AAPT.org - American Association of Physics Teachers

2010 Election Candidate

Michael Thoennessen

Michael Thoennessen 

Michigan State University, Department of Physics & Astronomy and National Superconducting Cyclotron Laboratory (NSCL), East Lansing, MI 48824



M.S., Physics (1985) University of Cologne, Ph.D., Experimental Nuclear Physics (1988), SUNY Stony Brook

Professional Experience

Professor of Physics (1998-present) and Associate Director for Education, NSCL (2007-present), Associate Director for Nuclear Science, NSCL (2003-2007), Associate Professor (1995-1998), Assistant Professor (1990-1995), Michigan State University, Research Associate (1988-1990), University of Tennessee and ORNL


AAPT, American Physical Society, GSI Exotic Nuclei Community GENCO


GENCO Membership Award (2009), Fellow, American Physical Society (2005), Distinguished Faculty Award, MSU (2005), William Elgin Wickenden Award, ASEE (1999), Benjamin J. Dasher Award, ASEE/IEEE (1998), Teacher Scholar Award, CNS/MSU (1996)

AAPT Activities

Committee on Graduate Education (2005-2008, Chair 2006-2008), Meetings Committee (2007-2009), Governance Retreat (2007), Co-Organizer of the AAPT/APS Conference on Graduate Education in Physics: Which Way Forward? (2008), Hosted 2009 Meeting of the Michigan Section of the AAPT

Other Activities

Visiting Committee of the APS Gender Equity Project (2009-present), APS/DNP Education Committee (2007-present), DNP Mentoring Award Committee (2010), Committee on Publication Ethics (2008-present), APS Prize Selection Committee for Research in an Undergraduate Institution (2007-2008), SPIN-Up Site Visit Team (2002), Co-developer of CAPA and LON-CAPA, Michigan Science Olympiad State Event  Supervisor (1993-2003), Lecturer for summer programs for middle/high school students and teachers (1996-present)

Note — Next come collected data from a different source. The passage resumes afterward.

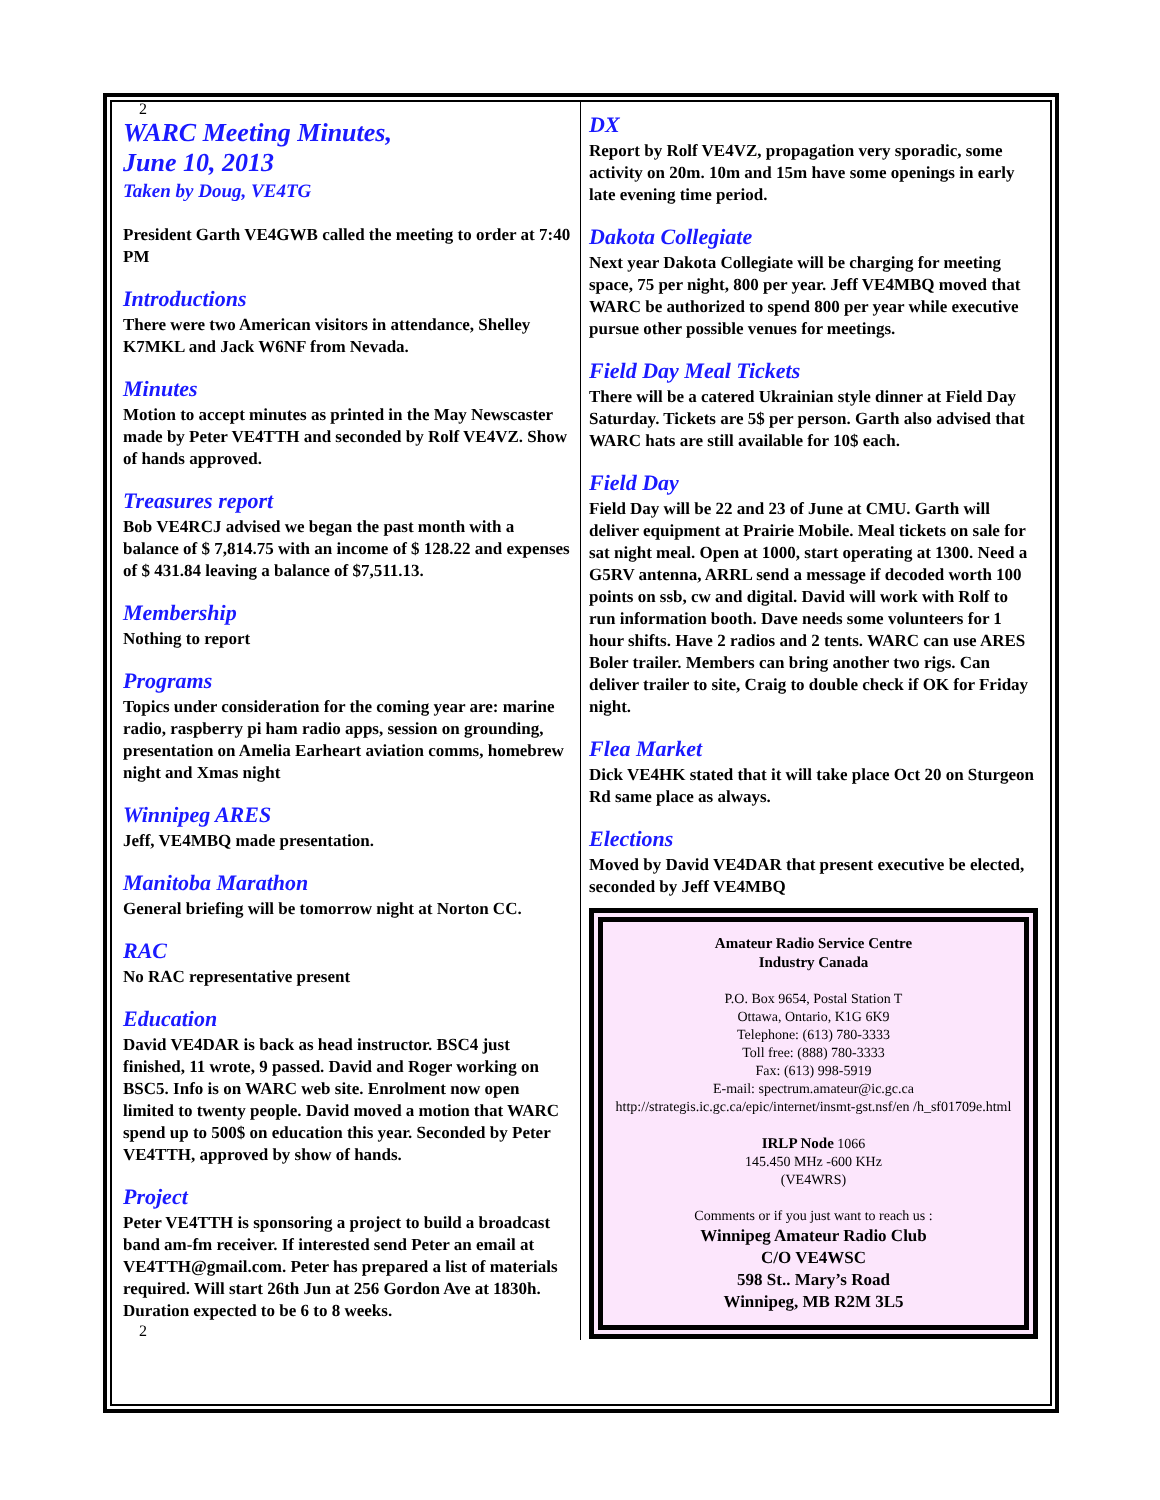2
WARC Meeting Minutes,
June 10, 2013
Taken by Doug, VE4TG
President Garth VE4GWB called the meeting to order at 7:40 PM
Introductions
There were two American visitors in attendance, Shelley K7MKL and Jack W6NF from Nevada.
Minutes
Motion to accept minutes as printed in the May Newscaster made by Peter VE4TTH and seconded by Rolf VE4VZ. Show of hands approved.
Treasures report
Bob VE4RCJ advised we began the past month with a balance of $ 7,814.75 with an income of $ 128.22 and expenses of $ 431.84 leaving a balance of $7,511.13.
Membership
Nothing to report
Programs
Topics under consideration for the coming year are: marine radio, raspberry pi ham radio apps, session on grounding, presentation on Amelia Earheart aviation comms, homebrew night and Xmas night
Winnipeg ARES
Jeff, VE4MBQ made presentation.
Manitoba Marathon
General briefing will be tomorrow night at Norton CC.
RAC
No RAC representative present
Education
David VE4DAR is back as head instructor. BSC4 just finished, 11 wrote, 9 passed. David and Roger working on BSC5. Info is on WARC web site. Enrolment now open limited to twenty people. David moved a motion that WARC spend up to 500$ on education this year. Seconded by Peter VE4TTH, approved by show of hands.
Project
Peter VE4TTH is sponsoring a project to build a broadcast band am-fm receiver. If interested send Peter an email at VE4TTH@gmail.com. Peter has prepared a list of materials required. Will start 26th Jun at 256 Gordon Ave at 1830h. Duration expected to be 6 to 8 weeks.
2
DX
Report by Rolf VE4VZ, propagation very sporadic, some activity on 20m. 10m and 15m have some openings in early late evening time period.
Dakota Collegiate
Next year Dakota Collegiate will be charging for meeting space, 75 per night, 800 per year. Jeff VE4MBQ moved that WARC be authorized to spend 800 per year while executive pursue other possible venues for meetings.
Field Day Meal Tickets
There will be a catered Ukrainian style dinner at Field Day Saturday. Tickets are 5$ per person. Garth also advised that WARC hats are still available for 10$ each.
Field Day
Field Day will be 22 and 23 of June at CMU. Garth will deliver equipment at Prairie Mobile. Meal tickets on sale for sat night meal. Open at 1000, start operating at 1300. Need a G5RV antenna, ARRL send a message if decoded worth 100 points on ssb, cw and digital. David will work with Rolf to run information booth. Dave needs some volunteers for 1 hour shifts. Have 2 radios and 2 tents. WARC can use ARES Boler trailer. Members can bring another two rigs. Can deliver trailer to site, Craig to double check if OK for Friday night.
Flea Market
Dick VE4HK stated that it will take place Oct 20 on Sturgeon Rd same place as always.
Elections
Moved by David VE4DAR that present executive be elected, seconded by Jeff VE4MBQ
Amateur Radio Service Centre
Industry Canada
P.O. Box 9654, Postal Station T
Ottawa, Ontario, K1G 6K9
Telephone: (613) 780-3333
Toll free: (888) 780-3333
Fax: (613) 998-5919
E-mail: spectrum.amateur@ic.gc.ca
http://strategis.ic.gc.ca/epic/internet/insmt-gst.nsf/en /h_sf01709e.html
IRLP Node 1066
145.450 MHz -600 KHz
(VE4WRS)
Comments or if you just want to reach us :
Winnipeg Amateur Radio Club
C/O VE4WSC
598 St.. Mary’s Road
Winnipeg, MB R2M 3L5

This year’s AAPT summer meeting in Portland was again a great demonstration of the mission of the AAPT: to enhance the understanding and appreciation of physics through teaching. It was amazing to see the inspiring presentations and discussions as well as the enthusiasm of the participants. The continuing challenge is to expose more teachers to this environment so that they go back to their classrooms invigorated and inspire their colleagues. These meetings, other conferences, and workshops and the great journals are excellent tools developed by the AAPT over the years and should be strengthened even further in the future. With advice and help from the AAPT staff, volunteers, and all members, I plan to work on developing new tools and making them accessible to teachers and make sure that the AAPT continues to be the leader in physics education.